*** Opening of SOURCE TEXT ***

Spot Block is no longer supported by AWS: The Spot Block strategy (which allowed users to lock a Spot Instance for 1-6 hours without interruption) is no longer supported. Keep this in mind when designing your architecture.

Not suitable for Stateful Applications: Spot Instances are not suitable for stateful applications like database primary nodes, as interruptions can cause data loss.

Best Suited For

  • Fault-tolerant workloads.
  • Batch processing jobs.
  • Big data analytics.
  • Testing and development environments.
  • Containerized workloads.
  • CI/CD pipelines.
  • Machine Learning training and inference.
  • Web crawling and data scraping.
  • Any workload that can recover from a checkpoint.

5. Dedicated Hosts & Dedicated Instances

For special hardware and security requirements.

Dedicated Host

  • Definition: You rent an entire physical server from AWS.
  • Control:
    • Control over instance placement.
    • Deep control over the physical server.
  • Most important feature: Supports software licenses based on core or socket counts — BYOL.
  • Cost: Most expensive among all instance purchasing options.

Dedicated Instance

  • Definition: An instance running on hardware dedicated to you.
  • Difference from Dedicated Host:
    • You don’t have deep control over the physical server like with Dedicated Host.
    • AWS manages placement for you.
  • Guarantee: Isolation from other customers on the same hardware.

Best Suited For

  • Dedicated Host:

    • Applications requiring per-socket/per-core software licensing (e.g., SQL Server, Windows Server with Software Assurance).
    • Strict compliance requirements.
    • Need for full placement control.
  • Dedicated Instance:

    • Isolation requirements from other customers.
    • Compliance requirements without needing placement control.
    • Applications that don’t need BYOL but require dedicated hardware.

6. Capacity Reservations

Not a discount model, but a reservation model.

How It Works

  • Purpose: You reserve a quantity of instances in a specific Availability Zone (AZ) to ensure capacity is available when you need it.
  • Cost: Charged at On-Demand rates whether you use the instances or not.
  • No discount: This is not a cost-saving tool — it’s a capacity assurance tool.

Important Notes

  • Combined usage: Typically used in combination with RI or Savings Plans to get both reservation and discount benefits.
  • Regional vs Zonal:
    • Zonal Capacity Reservation: Reserved for a specific AZ.

*** Close of SOURCE TEXT ***
*** Opening of INFORMATION SHOWN ***

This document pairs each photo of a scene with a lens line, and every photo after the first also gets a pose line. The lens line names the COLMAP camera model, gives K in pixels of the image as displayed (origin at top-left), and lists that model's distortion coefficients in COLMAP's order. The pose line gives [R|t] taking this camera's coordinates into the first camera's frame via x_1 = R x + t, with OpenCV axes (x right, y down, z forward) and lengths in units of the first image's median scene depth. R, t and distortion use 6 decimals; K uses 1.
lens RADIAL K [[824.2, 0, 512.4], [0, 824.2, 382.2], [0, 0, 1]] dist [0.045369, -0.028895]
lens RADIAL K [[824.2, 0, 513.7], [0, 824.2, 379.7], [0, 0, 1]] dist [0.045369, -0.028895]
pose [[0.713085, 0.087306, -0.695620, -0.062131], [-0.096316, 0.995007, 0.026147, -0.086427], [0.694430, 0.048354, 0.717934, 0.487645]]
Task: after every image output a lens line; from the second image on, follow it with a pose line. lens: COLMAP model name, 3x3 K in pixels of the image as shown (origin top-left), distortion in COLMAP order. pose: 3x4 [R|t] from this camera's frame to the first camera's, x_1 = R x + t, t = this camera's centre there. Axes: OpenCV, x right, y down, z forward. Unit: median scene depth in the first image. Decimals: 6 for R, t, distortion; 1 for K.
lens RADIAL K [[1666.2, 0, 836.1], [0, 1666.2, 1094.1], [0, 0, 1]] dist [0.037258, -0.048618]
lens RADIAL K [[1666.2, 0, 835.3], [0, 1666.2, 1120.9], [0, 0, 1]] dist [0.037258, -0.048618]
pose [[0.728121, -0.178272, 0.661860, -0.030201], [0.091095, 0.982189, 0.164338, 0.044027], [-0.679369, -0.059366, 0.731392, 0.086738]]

*** Close of INFORMATION SHOWN ***
*** Opening of INFORMATION SHOWN ***

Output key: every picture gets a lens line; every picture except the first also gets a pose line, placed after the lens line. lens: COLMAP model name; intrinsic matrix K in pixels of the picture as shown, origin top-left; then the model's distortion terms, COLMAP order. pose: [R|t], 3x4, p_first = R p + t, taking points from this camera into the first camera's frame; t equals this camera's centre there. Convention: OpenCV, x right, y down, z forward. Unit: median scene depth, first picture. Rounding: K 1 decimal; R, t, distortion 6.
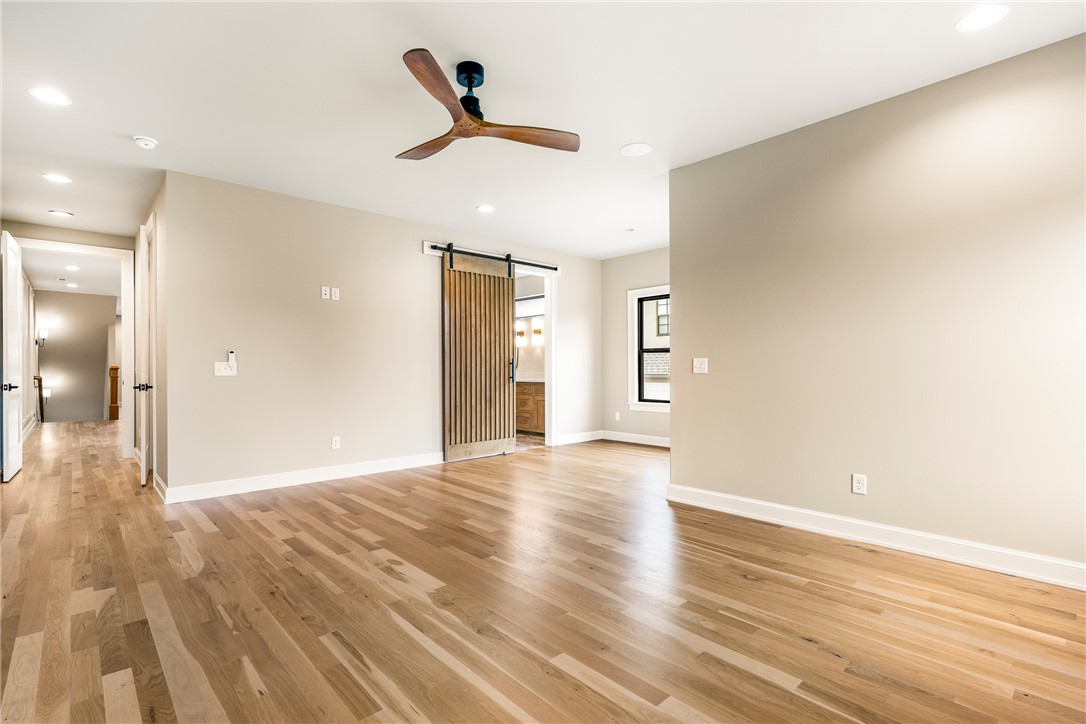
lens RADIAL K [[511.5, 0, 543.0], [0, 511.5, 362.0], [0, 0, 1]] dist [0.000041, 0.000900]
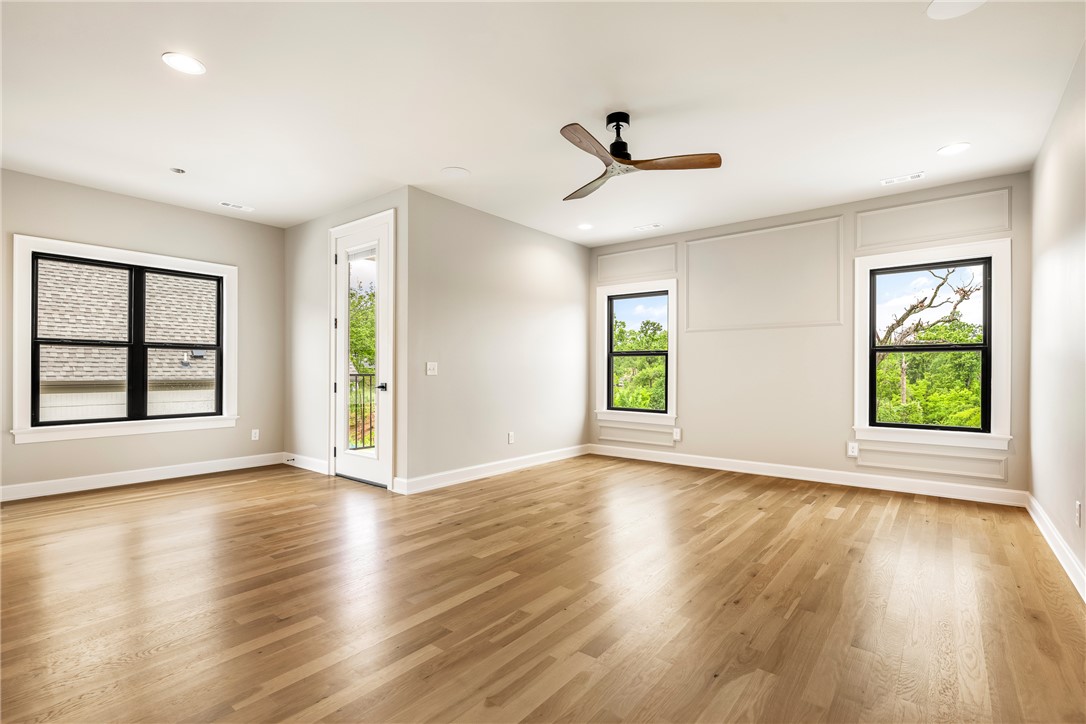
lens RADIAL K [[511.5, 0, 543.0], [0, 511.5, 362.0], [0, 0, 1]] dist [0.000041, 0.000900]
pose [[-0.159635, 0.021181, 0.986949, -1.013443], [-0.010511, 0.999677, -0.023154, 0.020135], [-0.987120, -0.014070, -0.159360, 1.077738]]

*** Close of INFORMATION SHOWN ***

YOUR INSTRUCTIONS
Please carry on the AWS instance purchasing notes past their final line. The material after the text is separate from it.

ANSWER SECTION
    • Regional Capacity Reservation: More flexible, can be used in any AZ within the Region.

Best Suited For

  • Mission-critical applications that need guaranteed capacity at a specific time.
  • Compliance requirements demanding capacity guarantees.
  • Combined with RI/Savings Plans to optimize both cost and capacity.

Quick Comparison Summary

OptionDiscountTermKey CharacteristicBest Suited For
On-Demand0%NoneMost flexible, pay as you goNew apps, unpredictable load
Reserved InstancesUp to 72%1 or 3 yearsBest for steady-state workloadsDatabases, stable web servers
Savings PlansUp to 72%1 or 3 yearsFlexible config, commit by dollar amount ($)Systems needing flexibility with stable spend
Spot InstancesUp to 90%NoneCheapest, but can be interrupted anytimeFault-tolerant, batch jobs, testing
Dedicated HostLow (can be more expensive)OptionalRent entire physical server, for special licensingBYOL requirements, strict compliance
Dedicated InstanceLowOptionalInstance on dedicated hardwareNeed isolation, no BYOL needed
Capacity Reservations0%OptionalReservation only, ensures capacity when neededMission-critical, combined with RI/SP

Hybrid Strategy (Combined Approach)

In practice, you don’t need to pick just one type. AWS encourages using a combined strategy to optimize both cost and performance:

Typical Strategy Example

  1. Base workload (60-70%): Reserved Instances or Savings Plans for stable, predictable applications.
  2. Variable workload (20-30%): On-Demand Instances for traffic spikes and newly deployed applications.
  3. Fault-tolerant workload (10-20%): Spot Instances for batch jobs, data processing, and testing.

Benefits

  • Optimized overall costs.
  • Guaranteed availability for critical workloads.
  • Flexibility for unpredictable workloads.